Kırklareli’nde, seksenli yıllarda, meczub, sokakta yatan, ona küçük bir barınak yaptırıldığı halde, içine girmeyen, zavallı bir hanım vardı.

Tamaakar değildi, kendisine biraz para verilse, bir paket sigara, bir de kibrit alır, paranın üstünü fırlatıp atardı, yarını dert etmezdi, akıldan zoru vardı yani. Bir çok insanın ben paraya değer vermem! dediğinde bu kadının hali aklıma gelir.
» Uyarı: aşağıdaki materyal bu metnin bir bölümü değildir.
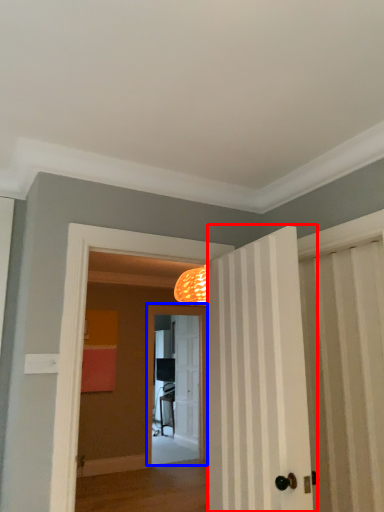
Question: Which object appears farthest to the camera in this image, door (highlighted by a red box) or screen door (highlighted by a blue box)?

Choices:
 (A) door
 (B) screen door

Answer: (B)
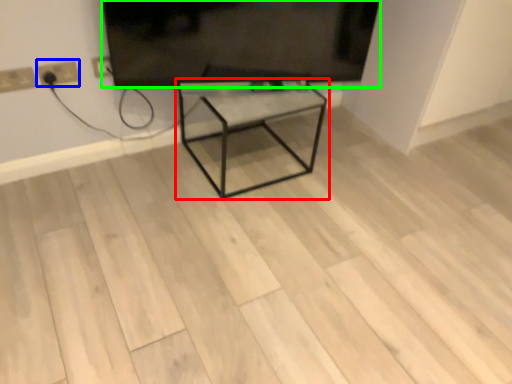
Question: Estimate the real-world distances between objects in this image. Which object is farther from table (highlighted by a red box), electric outlet (highlighted by a blue box) or television (highlighted by a green box)?

Choices:
 (A) electric outlet
 (B) television

Answer: (A)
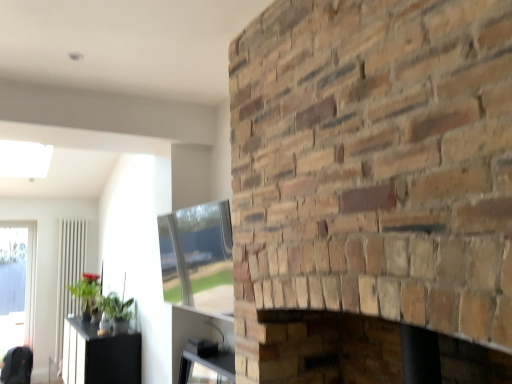
Question: From the image's perspective, does natural stone fireplace at center appear lower than white glossy radiator at left?

Choices:
 (A) no
 (B) yes

Answer: (A)

Question: Does natural stone fireplace at center have a larger size compared to white glossy radiator at left?

Choices:
 (A) yes
 (B) no

Answer: (A)

Question: Is natural stone fireplace at center closer to the viewer compared to white glossy radiator at left?

Choices:
 (A) yes
 (B) no

Answer: (A)

Question: Is natural stone fireplace at center taller than white glossy radiator at left?

Choices:
 (A) no
 (B) yes

Answer: (A)

Question: Is natural stone fireplace at center wider than white glossy radiator at left?

Choices:
 (A) no
 (B) yes

Answer: (B)

Question: Looking at their shapes, would you say black glossy table at lower left is wider or thinner than white glossy radiator at left?

Choices:
 (A) wide
 (B) thin

Answer: (A)

Question: Is black glossy table at lower left inside or outside of white glossy radiator at left?

Choices:
 (A) outside
 (B) inside

Answer: (A)

Question: Is point (114, 369) closer or farther from the camera than point (70, 284)?

Choices:
 (A) farther
 (B) closer

Answer: (B)

Question: From a real-world perspective, is black glossy table at lower left positioned above or below white glossy radiator at left?

Choices:
 (A) above
 (B) below

Answer: (B)

Question: Based on their sizes in the image, would you say natural stone fireplace at center is bigger or smaller than green matte plant at left, the 2th plant viewed from the right?

Choices:
 (A) big
 (B) small

Answer: (A)

Question: Considering the positions of natural stone fireplace at center and green matte plant at left, the 2th plant viewed from the right, in the image, is natural stone fireplace at center taller or shorter than green matte plant at left, the 2th plant viewed from the right,?

Choices:
 (A) short
 (B) tall

Answer: (B)

Question: Looking at their shapes, would you say natural stone fireplace at center is wider or thinner than green matte plant at left, the 1th plant from the left?

Choices:
 (A) thin
 (B) wide

Answer: (B)

Question: Considering the relative positions of natural stone fireplace at center and green matte plant at left, the 1th plant from the left, in the image provided, is natural stone fireplace at center to the left or to the right of green matte plant at left, the 1th plant from the left,?

Choices:
 (A) right
 (B) left

Answer: (A)

Question: Considering their positions, is green leafy plant at lower left, the first plant when ordered from front to back, located in front of or behind white glossy radiator at left?

Choices:
 (A) behind
 (B) front

Answer: (B)

Question: In terms of height, does green leafy plant at lower left, acting as the 1th plant starting from the right, look taller or shorter compared to white glossy radiator at left?

Choices:
 (A) short
 (B) tall

Answer: (A)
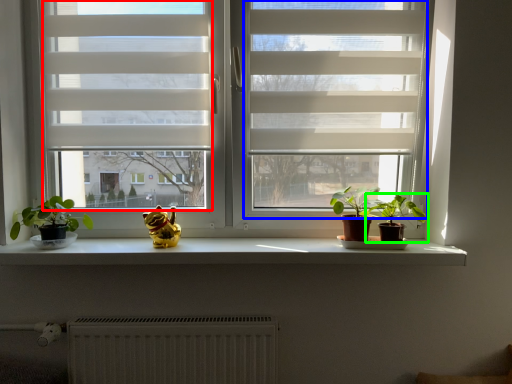
Question: Estimate the real-world distances between objects in this image. Which object is closer to window screen (highlighted by a red box), screen door (highlighted by a blue box) or houseplant (highlighted by a green box)?

Choices:
 (A) screen door
 (B) houseplant

Answer: (A)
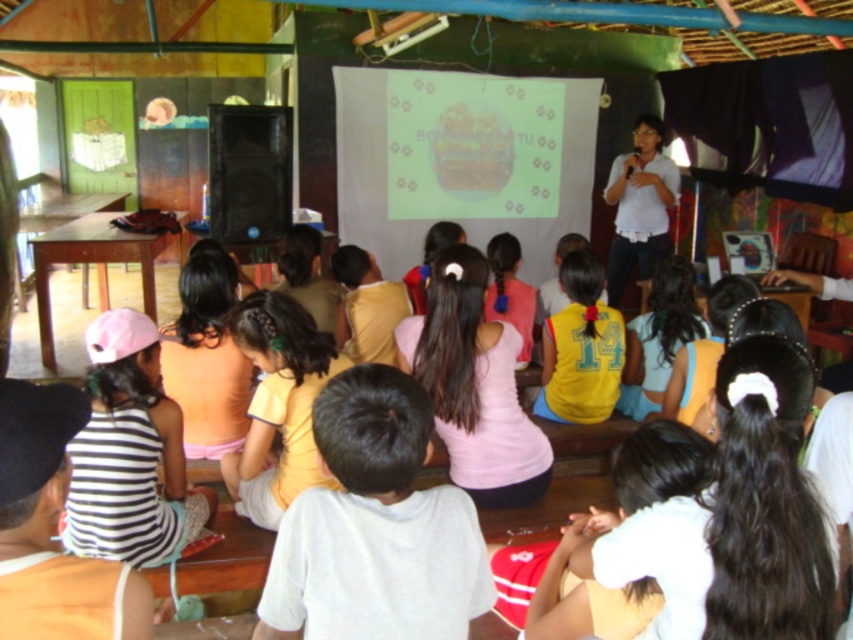
Question: Which object is closer to the camera taking this photo?

Choices:
 (A) white cotton shirt at center
 (B) yellow matte shirt at center
 (C) white matte shirt at upper right
 (D) pink matte tank top at center

Answer: (A)

Question: Which point is closer to the camera?

Choices:
 (A) (438, 336)
 (B) (273, 417)
 (C) (648, 212)
 (D) (370, 524)

Answer: (D)

Question: Is white cotton shirt at center thinner than yellow matte shirt at center?

Choices:
 (A) yes
 (B) no

Answer: (A)

Question: Is white cotton shirt at center wider than yellow matte shirt at center?

Choices:
 (A) yes
 (B) no

Answer: (B)

Question: Which object is closer to the camera taking this photo?

Choices:
 (A) yellow matte shirt at center
 (B) pink matte tank top at center

Answer: (A)

Question: Is white cotton shirt at center below pink matte tank top at center?

Choices:
 (A) yes
 (B) no

Answer: (A)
Toplumda çok defa böyle konuşanlara da şahid oluruz. Bunların büyük kısmı tam olarak gerçeği söylemiyor. Para meselesinde ifrat edenler, tefrite düşenler, bir de itidalde kalanlar, yani sıratı müstakıymde olanlar vardır. Sıratı müstakıymde olanlardan başlayalım, çalışarak, terleyerek, hak ederek, kendisinin ve ailesinin nafakasına yarayan, İslamın beş şartından, HAC ve ZEKATIN ifasına yarayan, helal parayı ve malı sevmek, hem mantıklıdır ve hem de yanlış bir şey değildir. Her şeydeki meşruiyet gibi. Hatta böyle para için ak akçe Karagün içindir denir.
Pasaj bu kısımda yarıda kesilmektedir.